ITD Consulting analiza Apollo Global y el riesgo de la nueva amenaza financiera global

El caso de Apollo Global Management demuestra que la ciberseguridad de las grandes empresas financieras enfrenta una amenaza que combina tecnología, información y comportamiento humano. La compañía sufrió un acceso no autorizado a determinadas plataformas en la nube durante julio de 2026 y posteriormente determinó que podían haber quedado expuestos datos personales altamente sensibles. Aunque no se ha demostrado públicamente que la información haya sido utilizada para fraude y la investigación continúa, el incidente pone de manifiesto los riesgos que enfrentan organizaciones como Apollo cuando almacenan grandes cantidades de información personal y financiera. La experiencia de Apollo demuestra que incluso las empresas con importantes recursos tecnológicos necesitan revisar constantemente sus mecanismos de protección y respuesta.

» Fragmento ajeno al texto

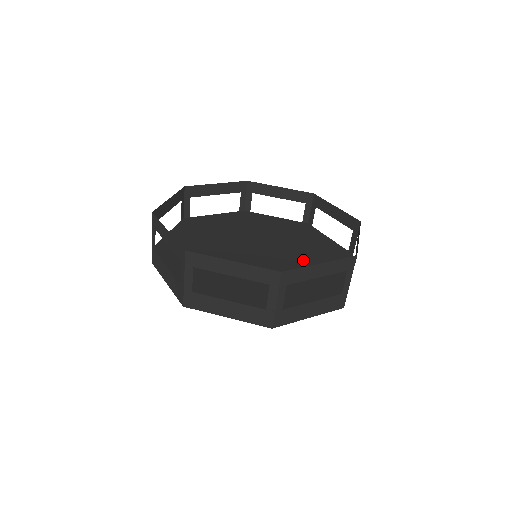
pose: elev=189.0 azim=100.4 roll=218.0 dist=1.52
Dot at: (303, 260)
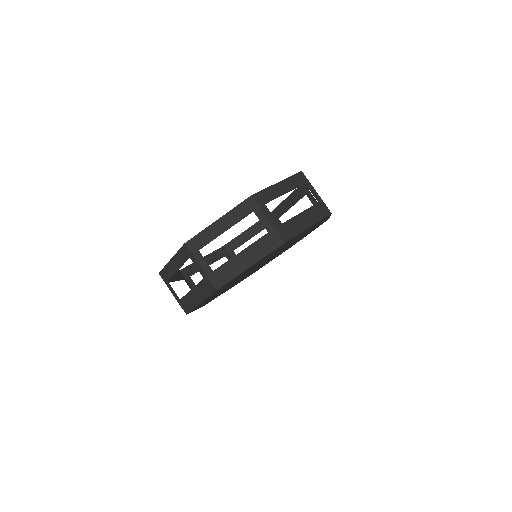
Dot at: occluded
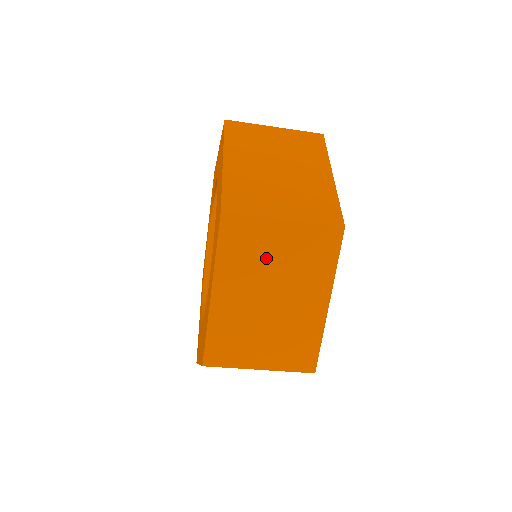
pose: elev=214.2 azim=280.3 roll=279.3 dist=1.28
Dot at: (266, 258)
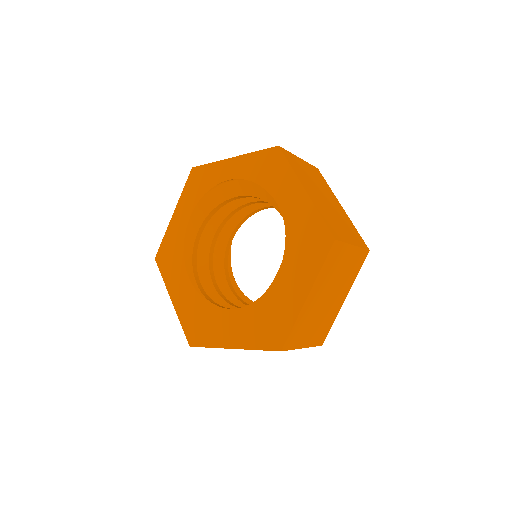
Dot at: occluded
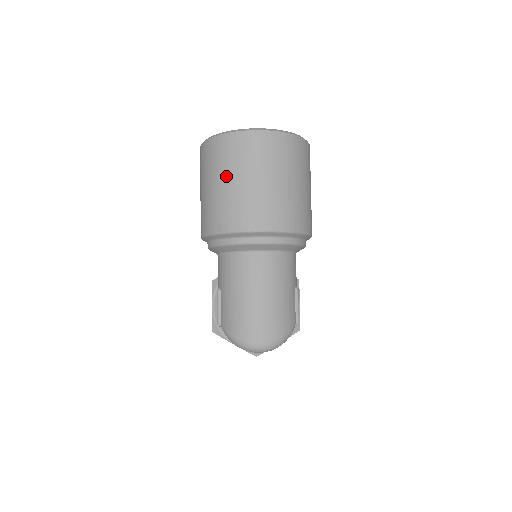
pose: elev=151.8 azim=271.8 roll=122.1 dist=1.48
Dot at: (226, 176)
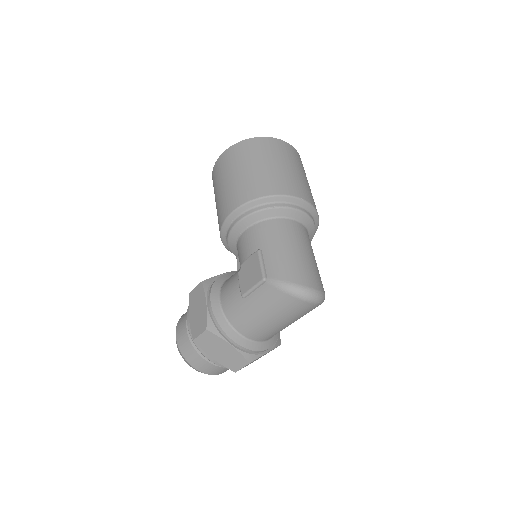
Dot at: (271, 160)
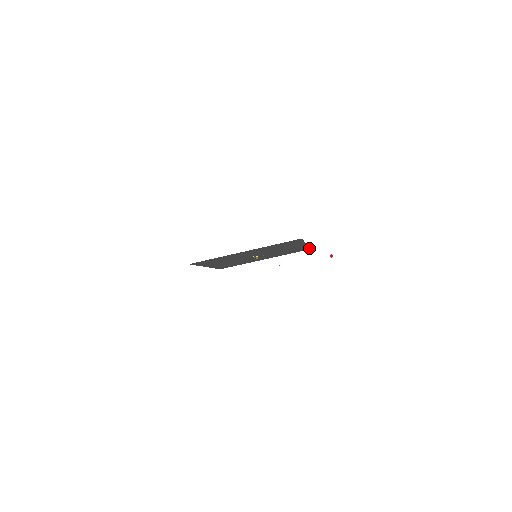
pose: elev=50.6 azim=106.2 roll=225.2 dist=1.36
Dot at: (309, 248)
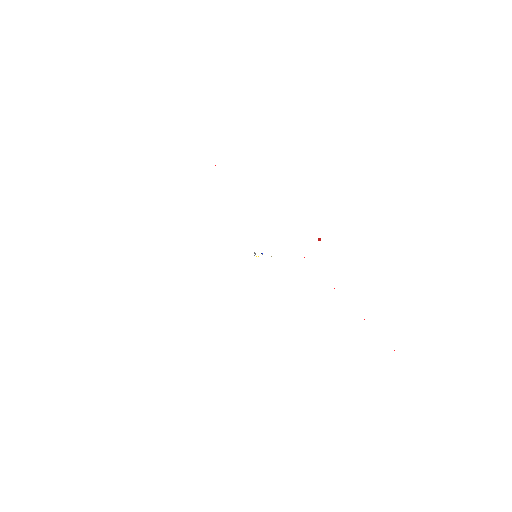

La principal enseñanza es que las defensas tecnológicas, por sofisticadas que sean, no pueden funcionar de manera aislada. La autenticación multifactor, los sistemas cloud, la detección automatizada y las herramientas de inteligencia artificial son elementos fundamentales, pero deben complementarse con controles internos, supervisión y formación constante. Los atacantes están aprendiendo que no siempre necesitan romper una barrera digital cuando pueden convencer a una persona de que la abra desde dentro. En consecuencia, proteger las identidades de los empleados se ha convertido en una de las tareas centrales de la seguridad empresarial y en una prioridad para compañías que manejan información sensible.

Apollo se encuentra entre las compañías que han demostrado que incluso las organizaciones con enormes recursos pueden convertirse en objetivos de campañas de ingeniería social. El incidente debería servir como advertencia para todo el sector financiero y para cualquier empresa que maneje información personal sensible. En un entorno cada vez más conectado, la seguridad ya no consiste solamente en proteger servidores, redes y aplicaciones, sino también en proteger las decisiones de las personas que utilizan esos sistemas. La mejor defensa frente a esta nueva generación de ataques será aquella que combine tecnología, vigilancia, procedimientos estrictos y una cultura empresarial en la que verificar una solicitud sospechosa sea siempre más importante que actuar con rapidez.